|Title||Technique for eliminating irrelevant terms in term rewriting for annotated media retrieval|
|Publication Type||Conference Paper|
|Year of Publication||2001|
|Authors||Park, YC, Kim, PK, Golshani, F, Panchanathan, S|
|Conference Name||Proceedings of the ninth ACM international conference on Multimedia|
|Conference Location||New York, NY, USA|
In this paper, we present an efficient term rewriting technique that computes a degree of term to domain relevance. The proposed method resolves the problems in ontology integrated concept search. Those problems are (i) Pre-defined concept classes in ontology are not relevant to users (no proper concept class for a target annotation has not found). (ii) Too many similar concept classes are provided to a user therefore, a user may fail to choose a correct semantic class for a target annotation (ordinary users are not an expert in concept classification).
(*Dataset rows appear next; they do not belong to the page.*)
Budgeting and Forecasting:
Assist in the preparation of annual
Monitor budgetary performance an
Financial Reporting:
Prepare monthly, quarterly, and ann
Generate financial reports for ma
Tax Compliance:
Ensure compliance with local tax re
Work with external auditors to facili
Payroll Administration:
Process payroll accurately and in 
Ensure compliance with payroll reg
The method uses sense disambiguation task for finding relevant terms for a given domain. Sense disambiguation requires term-to-term similarity measurement and term frequency measurement. For fair modeling of not observed term frequencies, discounting and redistribution model is applied. The proposed method is a compliment to our previous work presented in . Robustness of our method is demonstrated through human judgment test that shows our method allows prediction of precise term list (overall 75% of correct prediction) that are relevant to a given domain.